Cornyn’s argument is straightforward: nominate someone who can win in November, not just energize a faction in a primary. He’s pointing out that controversy and headline-grabbing legal trouble create openings for opponents in the general election. From his vantage point, the party’s priority should be preserving Republican majorities rather than settling intra-party scores.
Paxton’s supporters see a different picture. They highlight his record fighting federal overreach and pushing conservative priorities in court, and they view the controversies around him as political warfare. That base values loyalty and a willingness to stand up for conservative causes even when the fight gets ugly. For many activists, those traits outweigh concerns about headlines.
The political math is messy. A divisive primary can depress turnout among moderates and independents who decide contests in November. Cornyn worries a bruising fight could cost the party more than it gains, especially in tight races where a handful of percentage points matter. That risk is what he wants to avoid, and he is pushing that pragmatic argument to GOP leaders.
Without the overarching endorsement that moves crowds, Cornyn has to persuade rank-and-file voters on policy and optics alone. He frames electability as a conservative duty: win first, then govern. That pitch hits home with those who prioritize keeping the state firmly Republican and who worry about handing momentum to Democrats in a pivotal midterm cycle.
On the other side, Paxton’s backers argue that sticking to principle energizes the base and drives turnout. They contend that style and toughness have their own electoral advantages and that understating those appeals risks alienating a large swath of energized voters. The tug of war between cautious pragmatism and bold conservatism is playing out across rallies, social media, and internal GOP conversations.

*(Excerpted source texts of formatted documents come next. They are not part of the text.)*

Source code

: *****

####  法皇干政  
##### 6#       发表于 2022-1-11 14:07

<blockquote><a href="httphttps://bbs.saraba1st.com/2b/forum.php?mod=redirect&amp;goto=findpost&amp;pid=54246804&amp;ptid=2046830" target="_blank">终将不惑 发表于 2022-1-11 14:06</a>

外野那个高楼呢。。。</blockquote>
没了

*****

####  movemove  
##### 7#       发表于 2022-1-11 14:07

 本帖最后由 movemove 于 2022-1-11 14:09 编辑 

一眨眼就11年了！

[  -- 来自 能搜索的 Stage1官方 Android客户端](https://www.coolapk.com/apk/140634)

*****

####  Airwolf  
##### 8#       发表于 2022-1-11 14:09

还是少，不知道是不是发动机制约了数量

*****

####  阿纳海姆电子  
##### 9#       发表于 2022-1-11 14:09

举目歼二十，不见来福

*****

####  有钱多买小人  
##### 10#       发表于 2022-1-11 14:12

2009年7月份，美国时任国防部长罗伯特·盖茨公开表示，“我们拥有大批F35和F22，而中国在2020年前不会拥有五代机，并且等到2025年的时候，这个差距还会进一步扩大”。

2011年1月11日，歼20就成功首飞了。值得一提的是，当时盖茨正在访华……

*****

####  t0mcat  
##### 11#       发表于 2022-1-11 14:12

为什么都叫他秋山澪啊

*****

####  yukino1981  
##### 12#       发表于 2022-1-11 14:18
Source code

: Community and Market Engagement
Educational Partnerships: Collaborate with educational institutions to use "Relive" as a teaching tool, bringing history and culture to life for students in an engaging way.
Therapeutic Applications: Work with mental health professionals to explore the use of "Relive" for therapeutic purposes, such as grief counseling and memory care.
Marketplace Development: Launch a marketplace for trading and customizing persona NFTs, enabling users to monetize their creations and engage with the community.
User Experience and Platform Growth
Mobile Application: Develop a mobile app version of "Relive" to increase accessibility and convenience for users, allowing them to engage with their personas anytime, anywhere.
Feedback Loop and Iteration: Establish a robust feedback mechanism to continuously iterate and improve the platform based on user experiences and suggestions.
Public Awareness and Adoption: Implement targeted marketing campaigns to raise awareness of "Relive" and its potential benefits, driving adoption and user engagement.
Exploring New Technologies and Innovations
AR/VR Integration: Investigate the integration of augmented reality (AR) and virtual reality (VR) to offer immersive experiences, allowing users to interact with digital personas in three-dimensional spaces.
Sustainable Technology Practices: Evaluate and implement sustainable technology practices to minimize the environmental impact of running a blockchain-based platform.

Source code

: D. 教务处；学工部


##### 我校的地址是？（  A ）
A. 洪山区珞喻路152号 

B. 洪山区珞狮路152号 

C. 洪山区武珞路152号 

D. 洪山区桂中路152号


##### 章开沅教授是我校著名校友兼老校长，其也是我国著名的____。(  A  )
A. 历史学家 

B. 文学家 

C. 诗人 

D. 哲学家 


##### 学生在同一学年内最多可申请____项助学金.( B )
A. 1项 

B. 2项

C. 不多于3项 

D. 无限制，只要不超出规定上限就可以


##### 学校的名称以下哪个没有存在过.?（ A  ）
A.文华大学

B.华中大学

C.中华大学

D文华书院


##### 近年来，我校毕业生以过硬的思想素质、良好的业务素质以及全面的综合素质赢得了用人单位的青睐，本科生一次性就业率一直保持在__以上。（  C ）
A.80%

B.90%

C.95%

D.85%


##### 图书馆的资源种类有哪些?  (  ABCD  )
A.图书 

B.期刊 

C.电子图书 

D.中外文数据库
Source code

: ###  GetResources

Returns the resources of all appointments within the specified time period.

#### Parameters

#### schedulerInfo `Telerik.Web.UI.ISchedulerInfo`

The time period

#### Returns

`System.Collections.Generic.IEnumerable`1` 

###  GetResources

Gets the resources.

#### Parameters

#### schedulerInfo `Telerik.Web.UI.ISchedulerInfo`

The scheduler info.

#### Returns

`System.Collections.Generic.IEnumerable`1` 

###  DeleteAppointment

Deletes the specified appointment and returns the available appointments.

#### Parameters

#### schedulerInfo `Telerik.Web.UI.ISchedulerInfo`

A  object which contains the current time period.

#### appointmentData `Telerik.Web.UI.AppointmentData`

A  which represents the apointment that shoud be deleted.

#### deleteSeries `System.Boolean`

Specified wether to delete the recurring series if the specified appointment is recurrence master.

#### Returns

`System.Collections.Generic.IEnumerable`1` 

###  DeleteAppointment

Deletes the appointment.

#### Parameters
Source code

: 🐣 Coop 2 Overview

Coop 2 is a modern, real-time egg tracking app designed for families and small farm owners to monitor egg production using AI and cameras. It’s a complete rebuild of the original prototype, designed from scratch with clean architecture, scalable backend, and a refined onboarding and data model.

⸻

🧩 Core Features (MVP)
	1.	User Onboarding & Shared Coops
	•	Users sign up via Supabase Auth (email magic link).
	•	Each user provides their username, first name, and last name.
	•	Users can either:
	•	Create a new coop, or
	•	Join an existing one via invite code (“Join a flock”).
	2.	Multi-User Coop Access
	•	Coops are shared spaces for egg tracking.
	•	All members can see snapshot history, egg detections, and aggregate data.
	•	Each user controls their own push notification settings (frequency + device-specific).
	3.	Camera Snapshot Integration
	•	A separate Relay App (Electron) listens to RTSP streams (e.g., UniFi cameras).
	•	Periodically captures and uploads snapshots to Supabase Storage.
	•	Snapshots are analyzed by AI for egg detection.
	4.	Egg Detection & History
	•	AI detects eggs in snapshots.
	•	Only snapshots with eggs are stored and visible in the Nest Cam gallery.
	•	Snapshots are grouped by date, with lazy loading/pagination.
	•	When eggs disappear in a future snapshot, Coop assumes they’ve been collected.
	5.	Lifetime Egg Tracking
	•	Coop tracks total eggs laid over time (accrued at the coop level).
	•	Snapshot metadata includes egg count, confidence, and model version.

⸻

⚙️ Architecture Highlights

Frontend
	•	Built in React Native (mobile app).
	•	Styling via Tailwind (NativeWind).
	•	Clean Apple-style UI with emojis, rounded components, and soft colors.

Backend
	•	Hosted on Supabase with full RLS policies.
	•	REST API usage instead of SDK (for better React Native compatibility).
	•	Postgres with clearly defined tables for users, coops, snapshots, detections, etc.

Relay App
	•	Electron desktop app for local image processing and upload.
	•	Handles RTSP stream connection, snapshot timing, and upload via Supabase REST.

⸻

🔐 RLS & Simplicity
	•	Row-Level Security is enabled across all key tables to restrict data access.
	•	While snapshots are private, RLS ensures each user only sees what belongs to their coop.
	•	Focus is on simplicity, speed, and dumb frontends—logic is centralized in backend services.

The stakes reach beyond the attorney general’s office. A contentious battle could shift resources, force campaign messaging to focus on internal fights, and give opponents easy material to nationalize the race. Party leaders who want a clean path into November are worried about distractions that could cripple coordinated Republican efforts across the ticket.
What matters in the weeks ahead is which argument lands with primary voters and where influential endorsements land. Watch for shifts in polling, where key donors spend, and whether national figures step in to settle the contest. If Cornyn’s case for electability takes hold, the party could move toward consolidation; if Paxton’s coalition remains energized, Republicans may face a bruising general election narrative.